PROBLEM STATEMENT
The whole listing should come back exactly as written, except for the pictures.

EXTRACTED ENTRIES
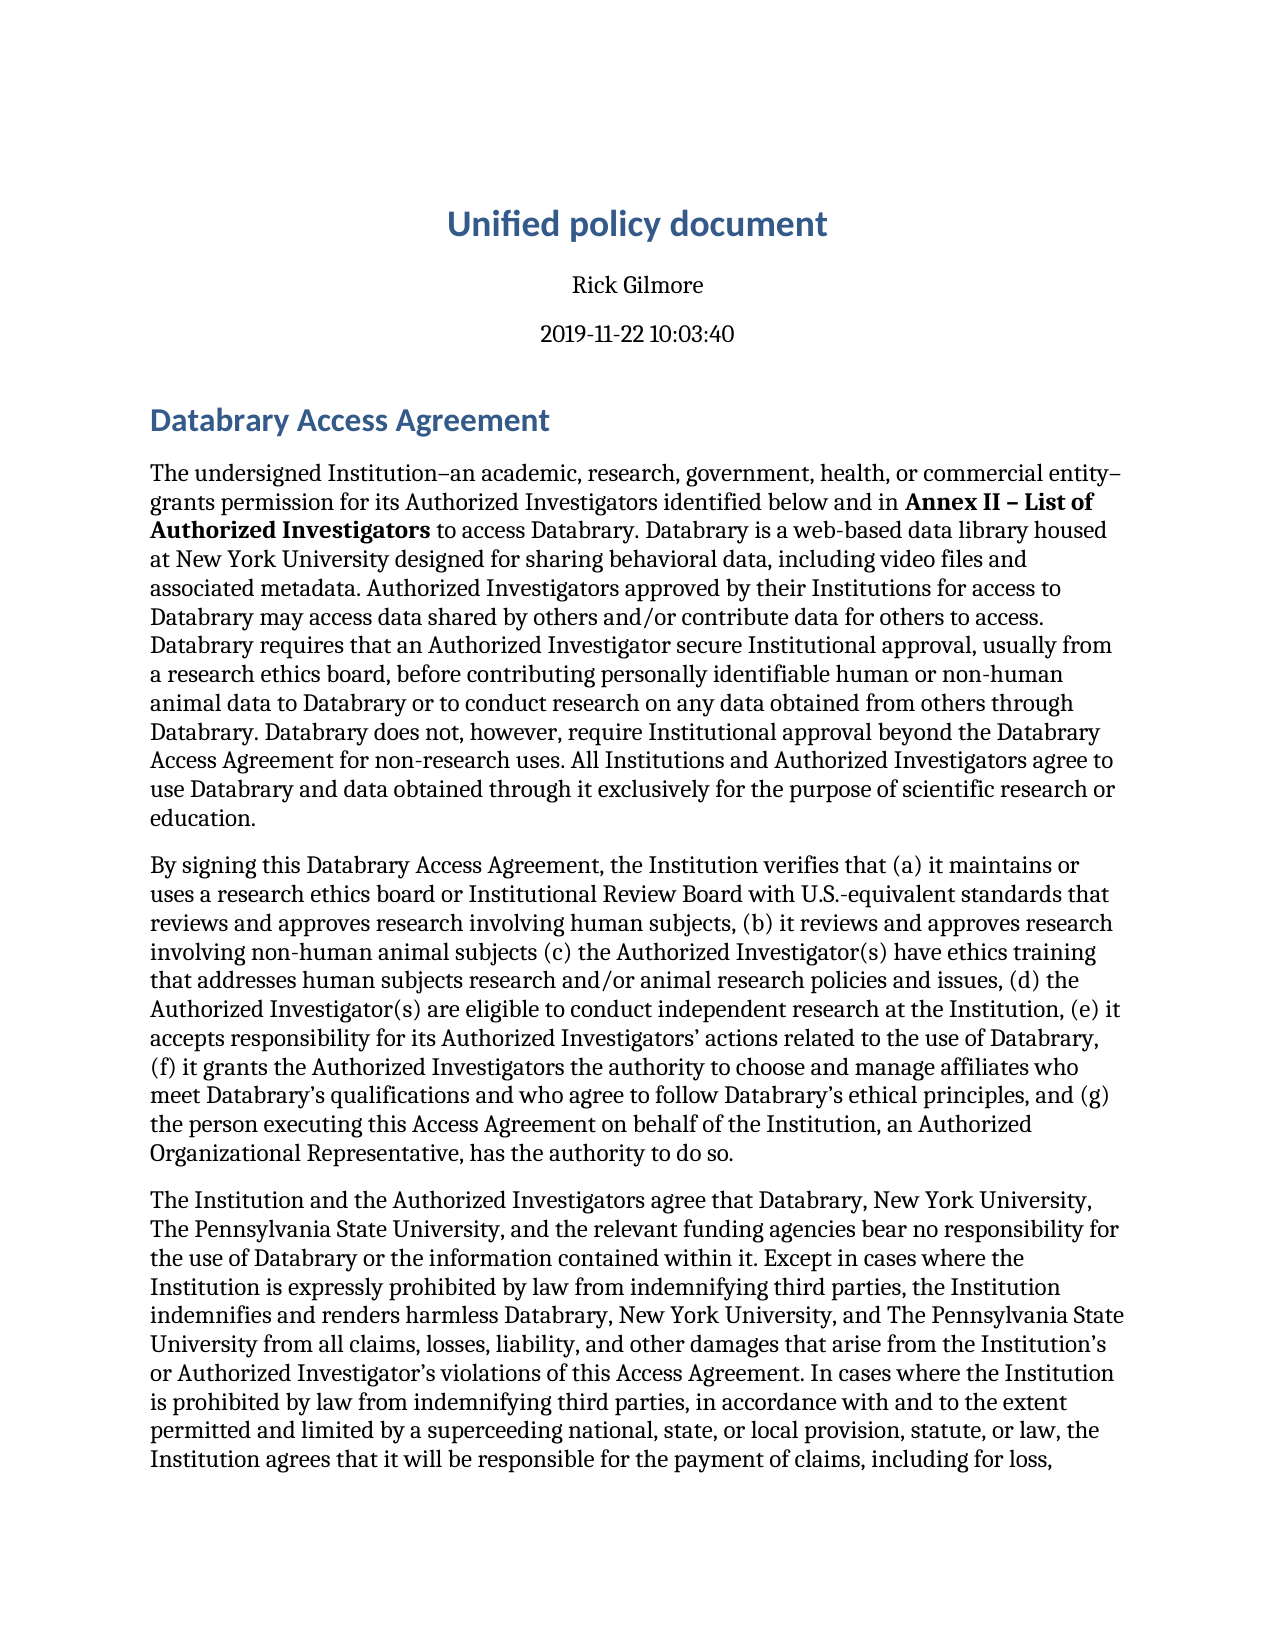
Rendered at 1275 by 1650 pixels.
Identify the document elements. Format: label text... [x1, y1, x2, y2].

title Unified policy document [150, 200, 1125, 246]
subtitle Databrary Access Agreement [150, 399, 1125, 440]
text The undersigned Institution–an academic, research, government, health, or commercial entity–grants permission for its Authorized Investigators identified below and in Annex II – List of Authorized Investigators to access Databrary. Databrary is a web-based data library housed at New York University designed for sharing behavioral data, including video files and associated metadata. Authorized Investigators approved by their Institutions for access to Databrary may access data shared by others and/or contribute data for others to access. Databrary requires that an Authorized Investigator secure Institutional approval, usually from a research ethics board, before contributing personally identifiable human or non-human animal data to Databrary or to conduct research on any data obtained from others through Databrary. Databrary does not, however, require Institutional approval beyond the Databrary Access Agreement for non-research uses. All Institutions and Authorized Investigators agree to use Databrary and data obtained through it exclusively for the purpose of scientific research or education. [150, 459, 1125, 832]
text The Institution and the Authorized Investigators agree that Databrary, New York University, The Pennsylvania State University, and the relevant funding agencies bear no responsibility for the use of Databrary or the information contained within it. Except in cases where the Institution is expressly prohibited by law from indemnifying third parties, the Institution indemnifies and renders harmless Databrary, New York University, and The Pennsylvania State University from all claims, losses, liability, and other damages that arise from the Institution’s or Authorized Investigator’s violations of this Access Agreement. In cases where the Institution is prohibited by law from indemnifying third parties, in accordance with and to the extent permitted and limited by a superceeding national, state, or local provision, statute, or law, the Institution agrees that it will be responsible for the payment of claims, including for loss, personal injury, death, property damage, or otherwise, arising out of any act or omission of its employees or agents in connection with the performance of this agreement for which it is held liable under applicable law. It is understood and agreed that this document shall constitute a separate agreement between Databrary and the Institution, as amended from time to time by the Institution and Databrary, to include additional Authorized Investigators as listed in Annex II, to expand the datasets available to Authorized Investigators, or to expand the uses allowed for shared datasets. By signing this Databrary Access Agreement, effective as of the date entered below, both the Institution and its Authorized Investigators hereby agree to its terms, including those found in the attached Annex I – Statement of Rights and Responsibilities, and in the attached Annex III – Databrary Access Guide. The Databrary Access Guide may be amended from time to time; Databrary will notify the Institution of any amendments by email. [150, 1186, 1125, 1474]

RESPONSE AREA
Rendered at 1275 by 1650 pixels.
Identify the document elements. Format: label text... [x1, y1, x2, y2].

title Unified policy document [150, 200, 1125, 246]
subtitle Databrary Access Agreement [150, 399, 1125, 440]
text The undersigned Institution–an academic, research, government, health, or commercial entity–grants permission for its Authorized Investigators identified below and in Annex II – List of Authorized Investigators to access Databrary. Databrary is a web-based data library housed at New York University designed for sharing behavioral data, including video files and associated metadata. Authorized Investigators approved by their Institutions for access to Databrary may access data shared by others and/or contribute data for others to access. Databrary requires that an Authorized Investigator secure Institutional approval, usually from a research ethics board, before contributing personally identifiable human or non-human animal data to Databrary or to conduct research on any data obtained from others through Databrary. Databrary does not, however, require Institutional approval beyond the Databrary Access Agreement for non-research uses. All Institutions and Authorized Investigators agree to use Databrary and data obtained through it exclusively for the purpose of scientific research or education. [150, 459, 1125, 832]
text The Institution and the Authorized Investigators agree that Databrary, New York University, The Pennsylvania State University, and the relevant funding agencies bear no responsibility for the use of Databrary or the information contained within it. Except in cases where the Institution is expressly prohibited by law from indemnifying third parties, the Institution indemnifies and renders harmless Databrary, New York University, and The Pennsylvania State University from all claims, losses, liability, and other damages that arise from the Institution’s or Authorized Investigator’s violations of this Access Agreement. In cases where the Institution is prohibited by law from indemnifying third parties, in accordance with and to the extent permitted and limited by a superceeding national, state, or local provision, statute, or law, the Institution agrees that it will be responsible for the payment of claims, including for loss, personal injury, death, property damage, or otherwise, arising out of any act or omission of its employees or agents in connection with the performance of this agreement for which it is held liable under applicable law. It is understood and agreed that this document shall constitute a separate agreement between Databrary and the Institution, as amended from time to time by the Institution and Databrary, to include additional Authorized Investigators as listed in Annex II, to expand the datasets available to Authorized Investigators, or to expand the uses allowed for shared datasets. By signing this Databrary Access Agreement, effective as of the date entered below, both the Institution and its Authorized Investigators hereby agree to its terms, including those found in the attached Annex I – Statement of Rights and Responsibilities, and in the attached Annex III – Databrary Access Guide. The Databrary Access Guide may be amended from time to time; Databrary will notify the Institution of any amendments by email. [150, 1186, 1125, 1474]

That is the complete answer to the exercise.